Sunil Kuruvilla is a Canadian playwright from Waterloo, Ontario. [1] He is most noted for his play Rice Boy, which was a shortlisted finalist for the Governor General's Award for English-language drama at the 2003 Governor General's Awards. [2]
Educated at Wilfrid Laurier University, the University of Windsor and Yale University, [3] he first emerged as a playwright in the early 1990s when he won a Shaw Festival competition with his play Fight of the Century. [3] His plays Bulldogs and Firetrucks (1994) [4] and Ears to Glass, Glass to Ground (1996) [5] were both selected for the prestigious Vancouver New Play Festival.
Rice Boy was first staged by the Yale Repertory Theatre in 2000 while Kuruvilla was a student there, [6] and received a production in Los Angeles by The Actors' Gang in 2001. [7] In 2001, his play Fighting Words was staged by Toronto's Factory Theatre, [8] and his play Minus 1 was staged at the Toronto Fringe Festival. [9] In 2002, his play Snapshot was staged in Louisville, Kentucky. [1]
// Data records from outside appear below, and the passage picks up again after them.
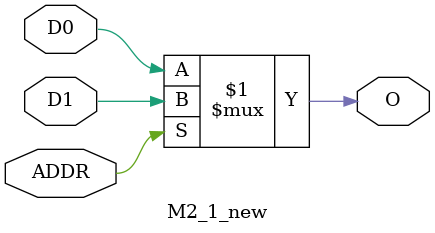
<source format=v>
module M2_1_new(	input D0,	output O,
						input D1,
						input ADDR
    );

assign O = ADDR ? D1 : D0;

endmodule

</source>
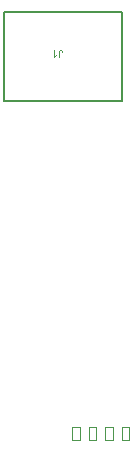
<source format=gbr>
G04*
G04 #@! TF.GenerationSoftware,Altium Limited,Altium Designer,23.10.1 (27)*
G04*
G04 Layer_Color=16711935*
%FSLAX44Y44*%
%MOMM*%
G71*
G04*
G04 #@! TF.SameCoordinates,EE71AB0A-04B5-4847-A965-A32D4C1E190E*
G04*
G04*
G04 #@! TF.FilePolarity,Positive*
G04*
G01*
G75*
%ADD11C,0.1000*%
%ADD12C,0.2000*%
G36*
X2078156Y355730D02*
X2078230Y355721D01*
X2078304Y355712D01*
X2078498Y355675D01*
X2078701Y355619D01*
X2078914Y355536D01*
X2079025Y355480D01*
X2079127Y355416D01*
X2079219Y355342D01*
X2079312Y355258D01*
X2079321Y355249D01*
X2079330Y355240D01*
X2079349Y355203D01*
X2079376Y355166D01*
X2079413Y355120D01*
X2079450Y355055D01*
X2079487Y354981D01*
X2079534Y354898D01*
X2079570Y354805D01*
X2079608Y354695D01*
X2079644Y354584D01*
X2079682Y354454D01*
X2079700Y354315D01*
X2079728Y354158D01*
X2079737Y354001D01*
Y353825D01*
X2078970Y353714D01*
Y353724D01*
Y353742D01*
Y353779D01*
X2078960Y353835D01*
X2078951Y353890D01*
Y353955D01*
X2078923Y354112D01*
X2078896Y354278D01*
X2078840Y354445D01*
X2078785Y354593D01*
X2078748Y354658D01*
X2078701Y354713D01*
X2078692Y354722D01*
X2078655Y354750D01*
X2078600Y354796D01*
X2078526Y354842D01*
X2078424Y354898D01*
X2078313Y354935D01*
X2078174Y354972D01*
X2078026Y354981D01*
X2077971D01*
X2077916Y354972D01*
X2077832Y354963D01*
X2077749Y354944D01*
X2077657Y354926D01*
X2077564Y354889D01*
X2077472Y354842D01*
X2077462Y354833D01*
X2077435Y354815D01*
X2077398Y354778D01*
X2077342Y354741D01*
X2077296Y354676D01*
X2077241Y354611D01*
X2077194Y354537D01*
X2077157Y354445D01*
Y354436D01*
X2077139Y354399D01*
X2077130Y354334D01*
X2077111Y354251D01*
X2077093Y354140D01*
X2077083Y354001D01*
X2077065Y353835D01*
Y353641D01*
Y349230D01*
X2076214D01*
Y353594D01*
Y353604D01*
Y353631D01*
Y353668D01*
Y353724D01*
X2076224Y353798D01*
Y353872D01*
X2076242Y354047D01*
X2076261Y354251D01*
X2076298Y354463D01*
X2076353Y354658D01*
X2076418Y354842D01*
Y354852D01*
X2076427Y354861D01*
X2076455Y354916D01*
X2076501Y354990D01*
X2076566Y355092D01*
X2076658Y355194D01*
X2076760Y355305D01*
X2076889Y355416D01*
X2077037Y355508D01*
X2077056Y355517D01*
X2077111Y355545D01*
X2077194Y355582D01*
X2077315Y355619D01*
X2077462Y355665D01*
X2077629Y355702D01*
X2077814Y355730D01*
X2078017Y355739D01*
X2078100D01*
X2078156Y355730D01*
D02*
G37*
G36*
X2072978Y350626D02*
X2072988Y350636D01*
X2073034Y350673D01*
X2073089Y350728D01*
X2073182Y350793D01*
X2073284Y350876D01*
X2073413Y350969D01*
X2073561Y351070D01*
X2073727Y351172D01*
X2073737D01*
X2073746Y351181D01*
X2073801Y351218D01*
X2073894Y351264D01*
X2074005Y351320D01*
X2074134Y351385D01*
X2074273Y351449D01*
X2074411Y351514D01*
X2074550Y351570D01*
Y350811D01*
X2074541D01*
X2074522Y350793D01*
X2074485Y350784D01*
X2074439Y350756D01*
X2074384Y350728D01*
X2074319Y350691D01*
X2074162Y350599D01*
X2073977Y350497D01*
X2073792Y350368D01*
X2073598Y350220D01*
X2073404Y350062D01*
X2073394Y350053D01*
X2073385Y350044D01*
X2073358Y350016D01*
X2073320Y349989D01*
X2073237Y349896D01*
X2073126Y349785D01*
X2073015Y349656D01*
X2072895Y349508D01*
X2072793Y349360D01*
X2072701Y349203D01*
X2072193D01*
Y355628D01*
X2072978D01*
Y350626D01*
D02*
G37*
D11*
X2087660Y36990D02*
X2093660D01*
X2087660Y25990D02*
X2093660D01*
Y36990D01*
X2087660Y25990D02*
Y36990D01*
X2115600D02*
X2121600D01*
X2115600Y25990D02*
X2121600D01*
Y36990D01*
X2115600Y25990D02*
Y36990D01*
X2101630D02*
X2107630D01*
X2101630Y25990D02*
X2107630D01*
Y36990D01*
X2101630Y25990D02*
Y36990D01*
X2129570D02*
X2135570D01*
X2129570Y25990D02*
X2135570D01*
Y36990D01*
X2129570Y25990D02*
Y36990D01*
D12*
X2030000Y312700D02*
Y387950D01*
Y312700D02*
X2129400D01*
X2030000Y387950D02*
X2129400D01*
Y312700D02*
Y387950D01*
M02*

</source>
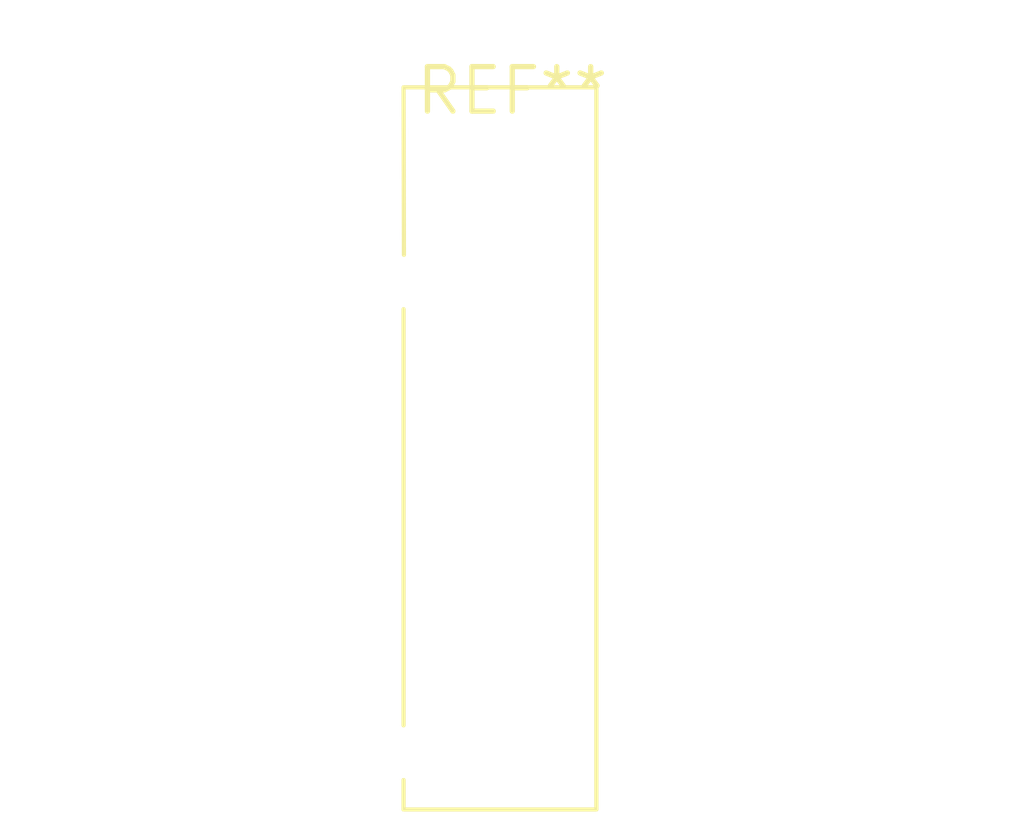
<source format=kicad_pcb>
(kicad_pcb (version 20240108) (generator pcbnew)

  (general
    (thickness 1.6)
  )

  (paper "A4")
  (layers
    (0 "F.Cu" signal)
    (31 "B.Cu" signal)
    (32 "B.Adhes" user "B.Adhesive")
    (33 "F.Adhes" user "F.Adhesive")
    (34 "B.Paste" user)
    (35 "F.Paste" user)
    (36 "B.SilkS" user "B.Silkscreen")
    (37 "F.SilkS" user "F.Silkscreen")
    (38 "B.Mask" user)
    (39 "F.Mask" user)
    (40 "Dwgs.User" user "User.Drawings")
    (41 "Cmts.User" user "User.Comments")
    (42 "Eco1.User" user "User.Eco1")
    (43 "Eco2.User" user "User.Eco2")
    (44 "Edge.Cuts" user)
    (45 "Margin" user)
    (46 "B.CrtYd" user "B.Courtyard")
    (47 "F.CrtYd" user "F.Courtyard")
    (48 "B.Fab" user)
    (49 "F.Fab" user)
    (50 "User.1" user)
    (51 "User.2" user)
    (52 "User.3" user)
    (53 "User.4" user)
    (54 "User.5" user)
    (55 "User.6" user)
    (56 "User.7" user)
    (57 "User.8" user)
    (58 "User.9" user)
  )

  (setup
    (pad_to_mask_clearance 0)
    (pcbplotparams
      (layerselection 0x00010fc_ffffffff)
      (plot_on_all_layers_selection 0x0000000_00000000)
      (disableapertmacros false)
      (usegerberextensions false)
      (usegerberattributes false)
      (usegerberadvancedattributes false)
      (creategerberjobfile false)
      (dashed_line_dash_ratio 12.000000)
      (dashed_line_gap_ratio 3.000000)
      (svgprecision 4)
      (plotframeref false)
      (viasonmask false)
      (mode 1)
      (useauxorigin false)
      (hpglpennumber 1)
      (hpglpenspeed 20)
      (hpglpendiameter 15.000000)
      (dxfpolygonmode false)
      (dxfimperialunits false)
      (dxfusepcbnewfont false)
      (psnegative false)
      (psa4output false)
      (plotreference false)
      (plotvalue false)
      (plotinvisibletext false)
      (sketchpadsonfab false)
      (subtractmaskfromsilk false)
      (outputformat 1)
      (mirror false)
      (drillshape 1)
      (scaleselection 1)
      (outputdirectory "")
    )
  )

  (net 0 "")

  (footprint "Lightpipe_Dialight_515-1064F" (layer "F.Cu") (at 0 0))

)

</source>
Rice Boy was produced by Canadian Stage in 2003, [10] and was a Governor General's Award nominee that year following its publication by Playwrights Canada Press.
In 2009, Rice Boy was staged by the Stratford Festival, the festival's first-ever production of a play about the immigrant experience. [11] At that time, Kuruvilla was named one of Wilfrid Laurier University's . [12] top 100 graduates in the university's 100 year history. Since then, he has become a television writer and college professor.